Still, it’s an inexorable march that has much promise, and as with previous technology revolutions, we will adjust in time. What is of concern is that it has for some time been disrupting the relationship between capital and labour, or more broadly, owners and doers in the creation of wealth. Together with financial alchemy it has exacerbated exclusivity and inequality causing an enormous strain within humanity. Both are removing an essential conduit of wealth distribution: money in the pockets of ordinary working folk, which is the catalyst of demand and inclusive economic growth.
It is clear that technology is rapidly rewriting all of our traditional assumptions about economic constructs including some of the mad metrics we used to drive and assess the economic locomotive. Conventional theories of capitalism, socialism, and any other “ism” are becoming redundant. Yet we will vehemently argue from these perspectives with little thought of the need for a completely new inclusive economic model that can accommodate this change. (See WEF report here.)

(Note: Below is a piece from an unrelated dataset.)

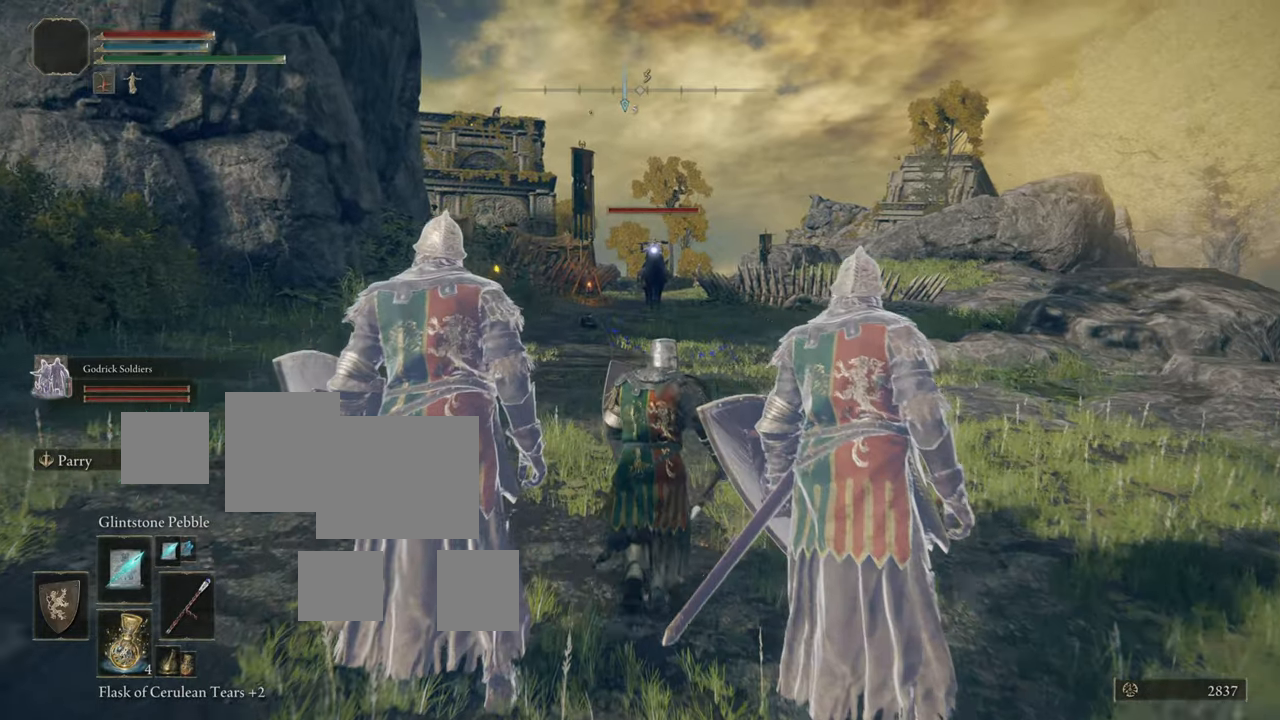
{"buttons": ["L1"], "left_stick": "up", "right_stick": "center", "events": [[100, "right_stick", "center"], [300, "right_stick", "right"], [350, "right_stick", "center"], [400, "L1", "up"], [450, "L1", "down"]]}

There are many other trends one could cite that will affect us for decades to come. Many will take issue with me because I have omitted climate change as the most important shift of all facing our species. It is true that humanity’s impact on the environment is rupturing harmony with nature. But I have not dealt with it because no-one can really be sure if humanity alone will cause an environmental apocalypse, or whether some or other major event, even extinction, will not be caused by nature itself or a cosmic roll of the dice. In addition, it could be argued that what we are doing to the environment is an effect and not a cause of the other three.
So what prompted the uplifting headline that we are living in a “momentous time”?

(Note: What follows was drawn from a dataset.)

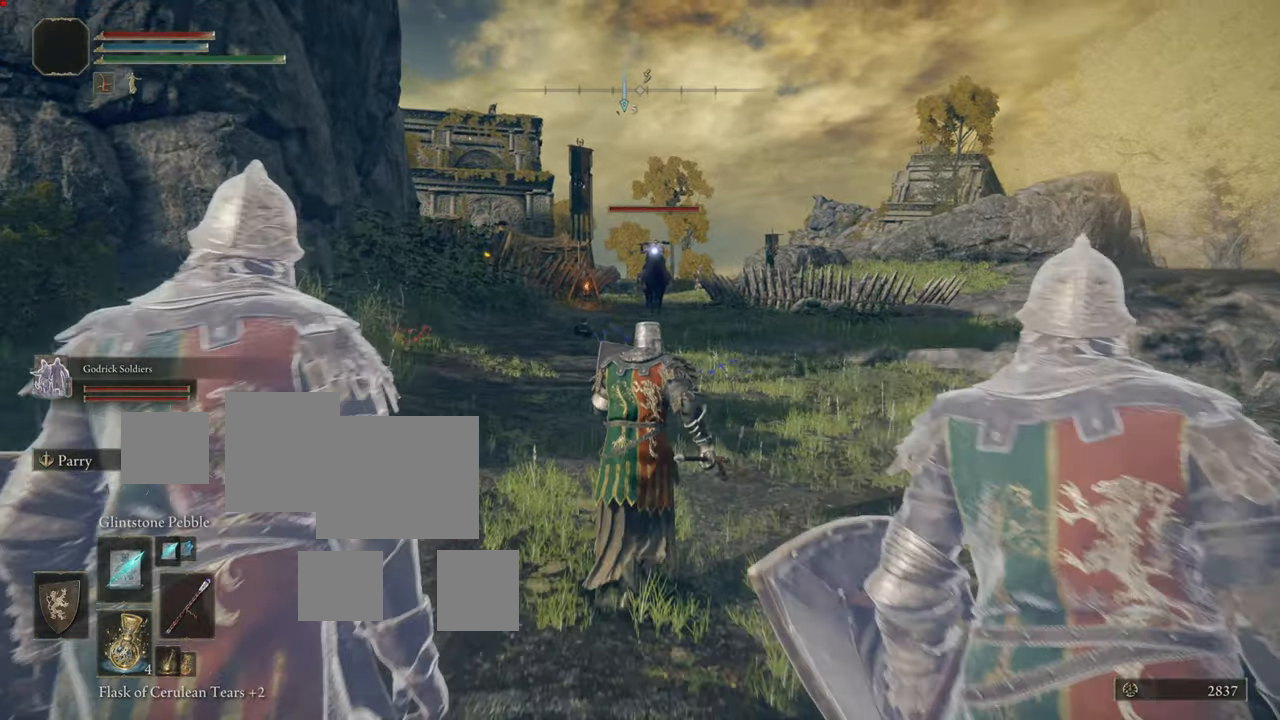
{"buttons": ["L1"], "left_stick": "up", "right_stick": "center", "events": []}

On a personal note it is not only because advancing age guarantees one of an endurance sell by date, but also because one can only marvel, and perhaps even be entertained by the individual threads of this splendid tapestry: those that babble about Nkandla, a falling rand, a gyrating Alsi, a raucous parliament, a comic red beret, legacy tantrums and so many more. In the end, and informed by a hindsight of many years, they become little more than that ambient, hypnotic and meditational murmuring you hear on a long distance flight.
A step back and the splendour is revealed: a species at a cross-roads facing a simple choice between its two main instinctive driving forces, that of survival or empathy. I believe that we have for too long assumed that survival trumps empathy; that they are even mutually exclusive. They are the same. They are one moment. The latter is just far nobler. It’s what sets us apart and accounts for our majesty as a species.
That is the lesson of this momentous time.